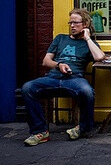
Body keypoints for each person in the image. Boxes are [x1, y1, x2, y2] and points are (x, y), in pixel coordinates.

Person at [21, 8, 106, 146]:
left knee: (87, 91)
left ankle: (82, 128)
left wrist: (88, 38)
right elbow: (46, 61)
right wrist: (59, 64)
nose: (72, 26)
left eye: (75, 22)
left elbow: (100, 57)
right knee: (27, 88)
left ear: (85, 24)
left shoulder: (88, 44)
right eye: (70, 22)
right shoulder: (60, 38)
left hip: (74, 79)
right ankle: (40, 132)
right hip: (53, 77)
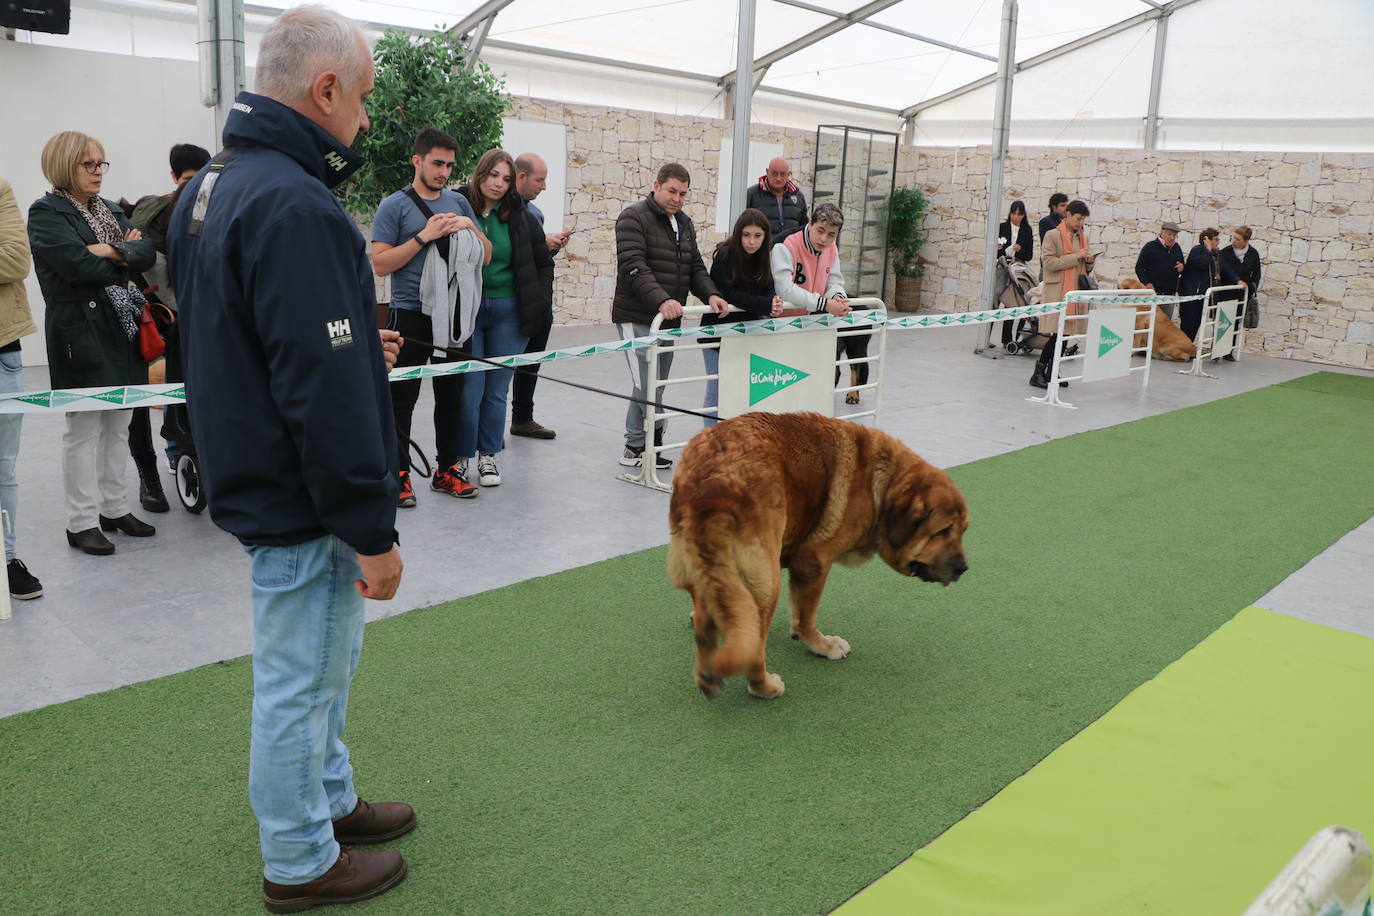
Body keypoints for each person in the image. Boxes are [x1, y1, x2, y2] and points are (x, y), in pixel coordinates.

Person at [166, 7, 411, 910]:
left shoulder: (210, 186)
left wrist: (349, 351)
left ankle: (332, 801)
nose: (365, 121)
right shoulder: (296, 201)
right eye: (364, 101)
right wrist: (370, 526)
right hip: (300, 495)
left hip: (259, 470)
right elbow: (319, 388)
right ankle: (301, 859)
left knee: (317, 666)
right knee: (301, 680)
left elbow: (252, 340)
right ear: (326, 90)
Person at [27, 131, 158, 556]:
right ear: (66, 164)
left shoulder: (109, 210)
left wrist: (108, 251)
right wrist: (121, 255)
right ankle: (81, 522)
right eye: (89, 164)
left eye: (102, 163)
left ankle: (114, 508)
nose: (98, 171)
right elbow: (77, 266)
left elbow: (148, 254)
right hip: (77, 330)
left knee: (119, 423)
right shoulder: (46, 212)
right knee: (83, 428)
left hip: (119, 326)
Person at [371, 127, 491, 506]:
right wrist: (423, 236)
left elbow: (486, 256)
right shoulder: (394, 206)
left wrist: (470, 226)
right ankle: (399, 474)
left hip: (455, 317)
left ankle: (447, 471)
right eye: (437, 163)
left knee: (453, 397)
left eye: (450, 165)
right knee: (400, 399)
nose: (444, 172)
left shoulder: (459, 202)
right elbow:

* Problem to solve *
Print exactly the lines that run from the line containing "left elbow: (252, 340)" to the end of the data, both ends included.

* Answer space *
left elbow: (252, 340)
right ear: (326, 90)
Person at [27, 131, 158, 556]:
right ear: (66, 164)
left shoulder: (109, 210)
left wrist: (108, 251)
right wrist: (121, 255)
right ankle: (81, 522)
right eye: (89, 164)
left eye: (102, 163)
left ankle: (114, 508)
nose: (98, 171)
right elbow: (77, 266)
left elbow: (148, 254)
right hip: (77, 330)
left knee: (119, 423)
right shoulder: (46, 212)
right knee: (83, 428)
left hip: (119, 326)
Person at [371, 127, 491, 506]:
right wrist: (423, 236)
left elbow: (486, 256)
right shoulder: (394, 206)
left wrist: (470, 226)
right ankle: (399, 474)
left hip: (455, 317)
left ankle: (447, 471)
right eye: (437, 163)
left knee: (453, 397)
left eye: (450, 165)
right knee: (400, 399)
nose: (444, 172)
left shoulder: (459, 202)
right elbow:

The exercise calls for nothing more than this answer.